RSA Admin

IPv6 formatting issue in certain tables?

Discussion created by RSA Admin Employee on May 20, 2011
Latest reply on Jul 7, 2011 by RSA Admin

I've noticed that IPv6 addresses don't show up properly within certain tables and reports for the RSA enVision.  This is on RSA enVision 4.0 SP4.


Here's how to reproduce the results even if you don't have IPv6 deployed across your network, as long as you didn't explicitly disable IPv6 on your Linux server.


1. SSH to a Linux server (RHEL5 used) and enter the command /sbin/ifconfig


2. For your network interfaces (likely eth0) look for a line with "inet6 addr". This will be the link local IPv6 address for that interface.


3. SSH to this link-local address from the server (i.e. from your existing SSH session)


ssh <username>@<IPV6address>%<interface>

ex: ssh jsmith@fe80::123:4567:890a:bcde%eth0


4. Enter the wrong password, followed by the right password (i.e. 2 logins in order to generate both types of events)

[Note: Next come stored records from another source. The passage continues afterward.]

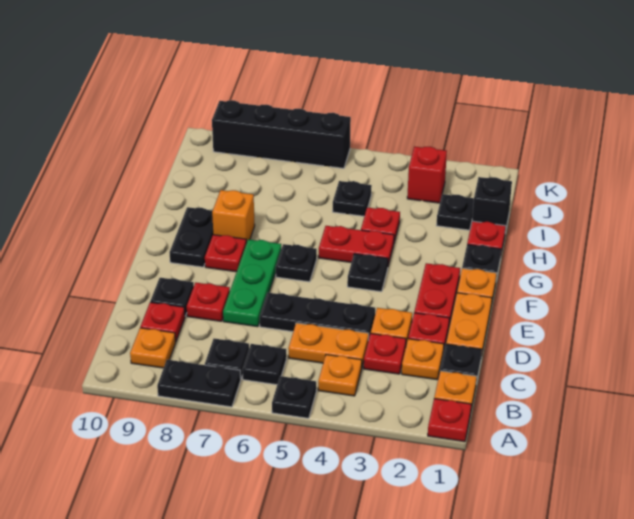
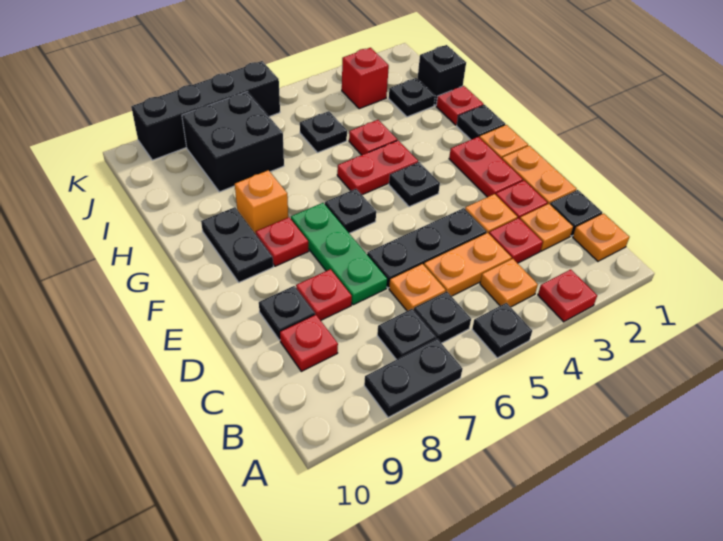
red 1x1 plate [428,399,471,442] -> red 1x1 plate moved to [538,269,597,322]
orange 1x1 plate [130,328,176,368] -> orange 1x1 plate moved to [389,264,446,311]
none -> black 2x2 brick [182,92,284,192]

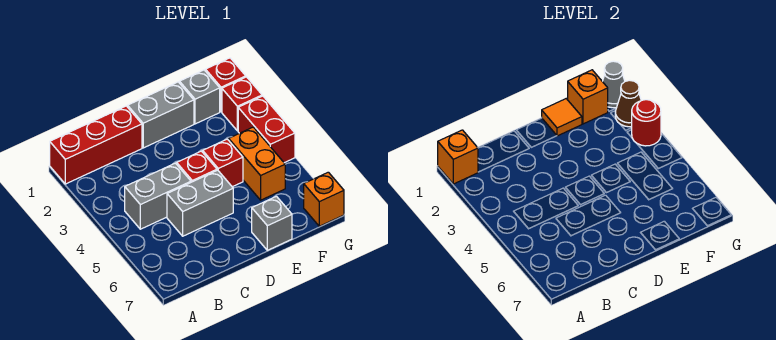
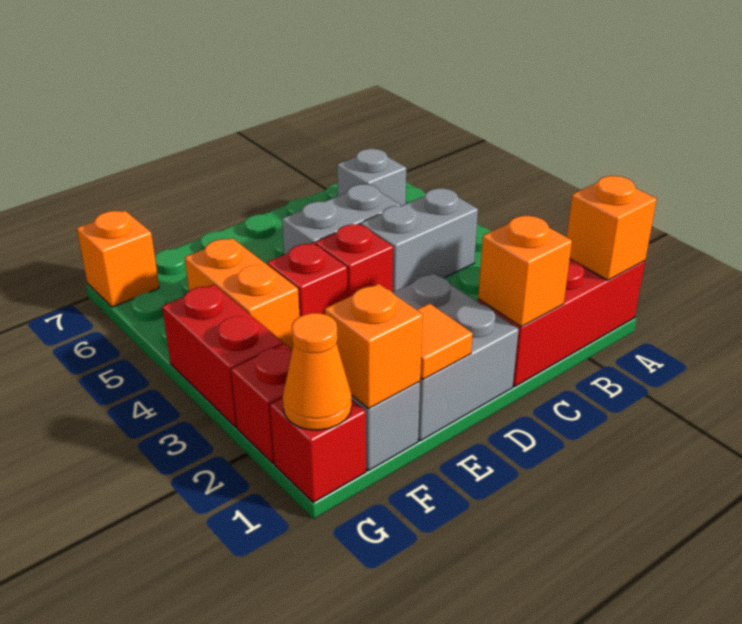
none -> orange 1x1 brick [478,215,572,327]
grey 1x2 brick [128,82,194,148] -> grey 2x2 brick [393,273,519,441]
grey 1x1 brick [252,196,292,250] -> grey 1x1 brick moved to [337,149,406,206]
grey 1x1 cone [602,61,625,108] -> orange 1x1 cone [283,313,352,430]
brown 1x1 cone [615,80,641,127] -> none
red 1x1 round brick [632,100,661,146] -> none

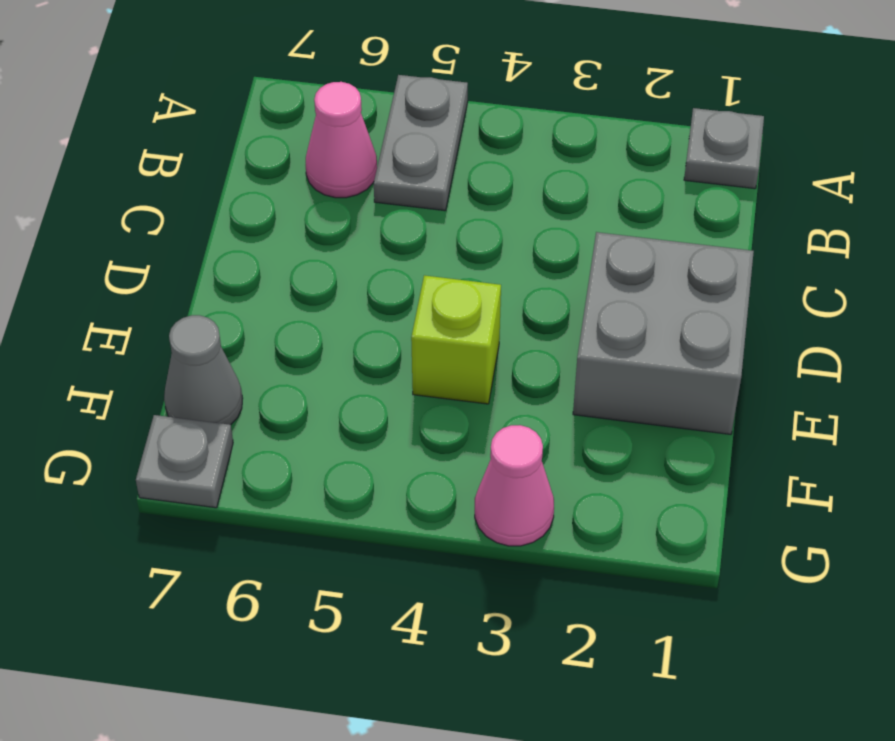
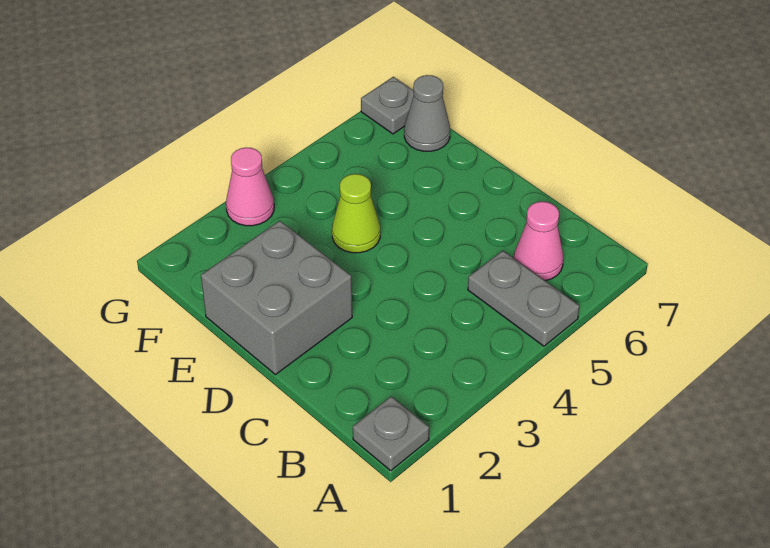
lime 1x1 brick [411,275,501,404] -> lime 1x1 cone [332,174,380,253]

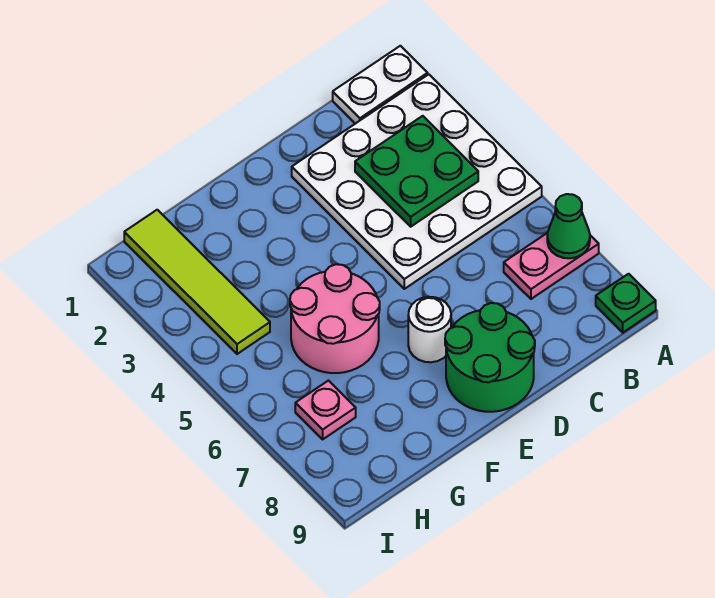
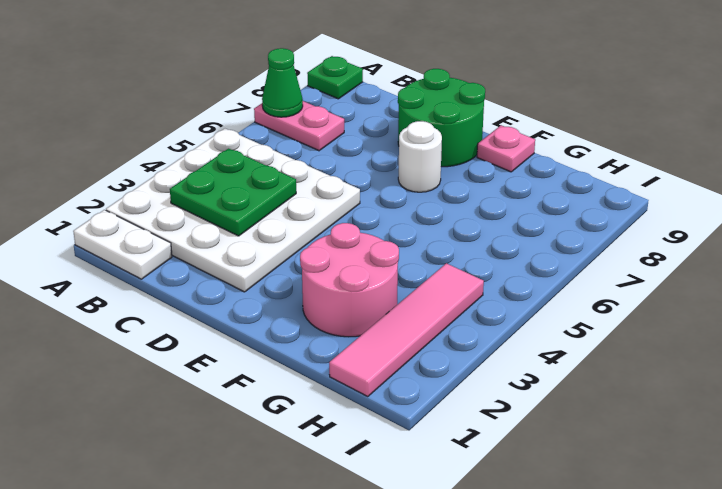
pink 2x2 round brick [290,264,380,373] -> pink 2x2 round brick moved to [300,223,399,337]
lime 1x4 tile [124,210,270,354] -> pink 1x4 tile [329,263,484,397]
pink 1x1 plate [295,381,356,439] -> pink 1x1 plate moved to [477,126,535,172]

5. In the RSA enVision, go to Analysis | Query | Create new query


6. Select Table "Unix"


7. To filter out logs from other systems, for "DeviceAddress" enter the IPv4 IP address of the Linux system that you connected to above


8. In the results, look at SourceAddress.  It'll be truncated to 16 characters (likely to fit the IPv4 format


When generating the query if you enter the truncated IPv6 address in the SourceAddress field, your search will produce results.


If you enter the full IPv6 address in the SourceAddress field, your search will not produce results.


The canned report (Linux - Failed Authentication by Device) will also have the IPv6 address truncated.


There is another topic on this board on IPv6 in which it shows a firewall table with a properly formatted IPv6 address, so I'm guess that what's needed is a review of all tables to confirm that they can accommodate 39-character long (32 hex + 7 colon) IPv6 addresses?